APIECE of research on the amount of money that British children get from their parents got me thinking recently.
The report suggested that they might get an average of £261 a year in addition to their weekly allowance. Could it be that inflation has ballooned the price of bouncy balls and penny chews?
Or might it be that your average teenagers favourite pursuits (buying video games and drinking cider in the park) costs a bit more than the tuppence a week that our parents used to get?
I'm no-one to get high and mighty about this subject. I was pretty spoilt as a child. I think my mum and dad, who weren't exactly rolling in it as children themselves, made up for this by making sure me and my big sister didn't go short for much.
Perhaps it was memories of receiving a lone tangerine and a button on Christmas day that lead to them buying us fancy dolls houses, trendy roller boots and the like -- all of which, of course, were gratefully received.
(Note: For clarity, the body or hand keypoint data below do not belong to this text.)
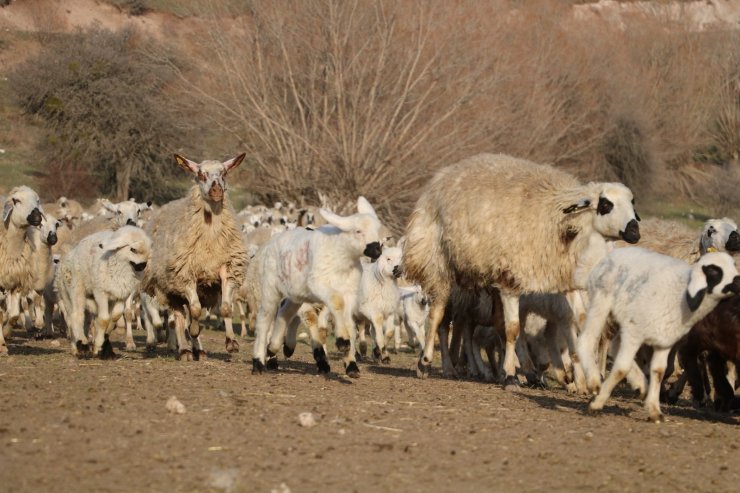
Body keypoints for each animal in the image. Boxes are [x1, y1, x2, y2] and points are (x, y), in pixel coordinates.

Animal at [0, 185, 43, 354]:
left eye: (37, 200)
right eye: (16, 200)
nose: (37, 215)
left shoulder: (16, 282)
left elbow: (13, 315)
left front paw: (5, 334)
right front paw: (1, 344)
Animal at [54, 225, 152, 356]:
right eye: (133, 249)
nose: (142, 266)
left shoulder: (121, 294)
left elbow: (114, 316)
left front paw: (104, 337)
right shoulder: (101, 293)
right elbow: (104, 319)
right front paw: (99, 344)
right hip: (73, 292)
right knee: (75, 316)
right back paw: (80, 344)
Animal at [142, 152, 249, 360]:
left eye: (224, 173)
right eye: (200, 174)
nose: (216, 190)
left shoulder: (228, 268)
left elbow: (225, 308)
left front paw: (231, 343)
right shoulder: (185, 274)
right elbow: (196, 311)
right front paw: (192, 332)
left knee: (188, 314)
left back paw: (198, 349)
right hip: (170, 288)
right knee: (179, 317)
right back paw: (184, 349)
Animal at [253, 196, 384, 376]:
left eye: (377, 230)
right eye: (358, 231)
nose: (377, 250)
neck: (343, 258)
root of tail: (271, 242)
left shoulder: (350, 292)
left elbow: (349, 324)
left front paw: (351, 365)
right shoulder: (319, 285)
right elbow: (336, 303)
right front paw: (342, 341)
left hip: (296, 292)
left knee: (285, 313)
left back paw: (274, 347)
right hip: (270, 288)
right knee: (264, 320)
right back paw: (259, 361)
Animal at [580, 248, 740, 420]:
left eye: (733, 264)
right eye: (713, 271)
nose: (738, 281)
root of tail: (617, 251)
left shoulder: (664, 341)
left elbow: (659, 371)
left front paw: (654, 411)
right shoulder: (635, 333)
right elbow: (622, 368)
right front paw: (597, 403)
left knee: (614, 346)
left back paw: (640, 385)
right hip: (601, 302)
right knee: (587, 338)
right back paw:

But, although, happily, such generosity didn't corrupt us into nasty mercenary individuals (quite the opposite, in fact) it did leave me without a grasp of the value of money that those friends who, from an early age, had to work for whatever money they received.
It makes sense, really doesn't it? If you have slogged your guts out for eight hours in a shop, then that £15 will be spent a lot more carefully than if it pops "off the money tree" and into your hand every time you turn on the charm in order to buy a new CD.
Treating children might not do any harm, you may think, but in the long term it surely can.
This study concluded that the financial lessons people learn as children tend to stay with them in later life.
Luckily for me I inherited my dad's antipathy towards debt, so that even a mild library fine brings me out in a cold sweat, otherwise I'm sure that I'd be in hock to a one-eyed loan shark named Fingers by now.
But others aren't so lucky. The idea of free cash, implanted in them as a child, starts to take over and suddenly it makes perfect sense to buy a car which you will spent the next 50 years paying for (by which time if you aren't too old to drive it, you'll certainly be less enamoured of its charms -- especially when everyone else is driving round in hover-cars.)
And, what is the hardest lesson to learn? Well, that those who hand you the 'free' money aren't as keen to write it off as your dear old dad.
The moral of the story is, teach your children the value of money because, however cruel it might seem now to refuse them, its even crueller to condemn them to a life of consolidated loans, credit card payments and still getting weekly hand outs from their parents. And imagine what inflation will have done to pocket money by then?